I led a good life. Kind of. As a trust-fund baby whose grandparents and parents had helped rebuild the city after the war and still had their fingers in several security businesses, he had more money than God, had traveled the world, and had friends who would die for him. Some already had. But he’d remained unattached to any semblance of home and hearth, distanced from nearly everything around him.

That distance seemed foolish now.

More banging. “Scared?” a heavily accented voice taunted. Metal creaked against metal as the door opened.

Darkened as the cell was and swollen as his lids were, Jaxon could only make out a shadowy outline. “You’re kidding, right?” He barely managed to work the words past his enlarged tongue, wasn’t even sure the bastard could understand him. “I’ve missed you, been counting the minutes till you returned and all that shit.”
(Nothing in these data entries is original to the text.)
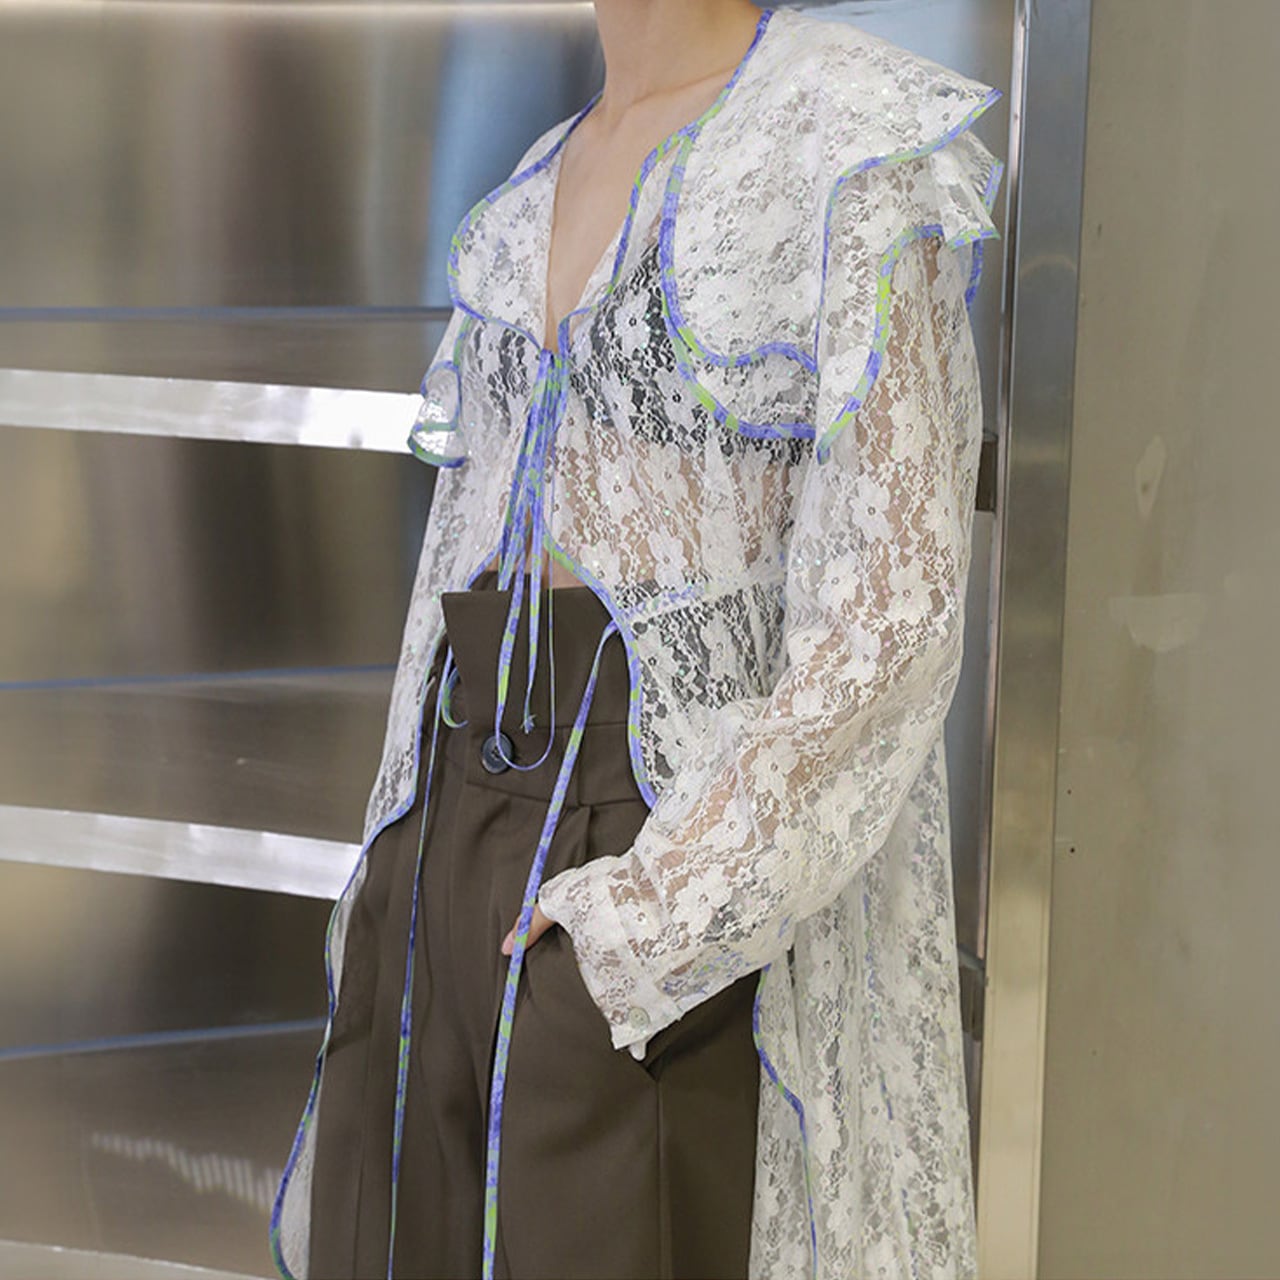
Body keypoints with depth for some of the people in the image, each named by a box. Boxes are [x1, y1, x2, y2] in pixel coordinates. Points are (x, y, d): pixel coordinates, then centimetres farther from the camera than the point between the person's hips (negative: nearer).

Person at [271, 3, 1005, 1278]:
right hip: (467, 832, 7)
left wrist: (646, 920, -18)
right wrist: (395, 907, 13)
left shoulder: (859, 147, -8)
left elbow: (889, 617, -14)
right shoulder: (527, 198, 15)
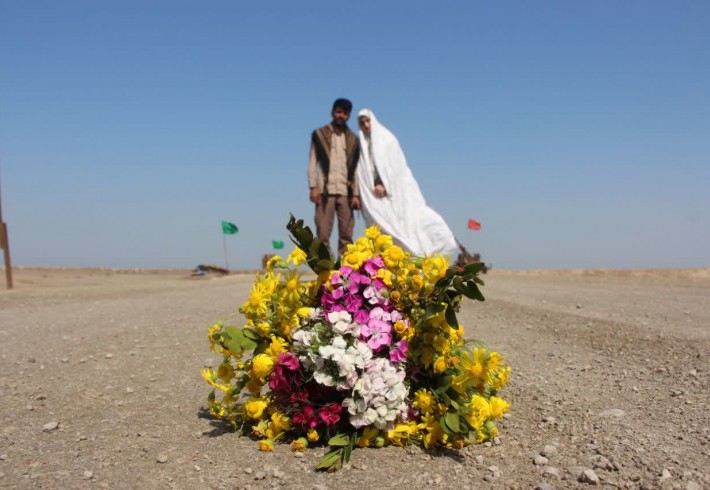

“You sound terrible. Like a drunk.”

“Fuck you.”

“Now that I understood.” A pause, a laugh. “You know, you weren’t this brash when I followed you all those weeks. Undetected,” the alien added smugly. “You were always so reserved, so stoic. Not a single curse ever passed your lips.”

Yes, Jaxon was known for his patience and manners. He’d taught himself to exude both. Forced himself to exude both, actually. Sometimes he could even pretend the serenity came naturally, that he didn’t have to fight for it every second of every day.

“No explanation?”

About what? What had they been discussing? Oh, yeah. His lack of etiquette. “Amazing what having your toenails ripped off will do to a guy’s personality.” Actually, this was the real him. The sarcasm he usually repressed, and the potty mouth he usually flushed before a single bad word could escape. Safer that way. For everyone. Right now, however, he didn’t give a shit what he acted like or what the consequences were. “Want me to show you? Prove it?”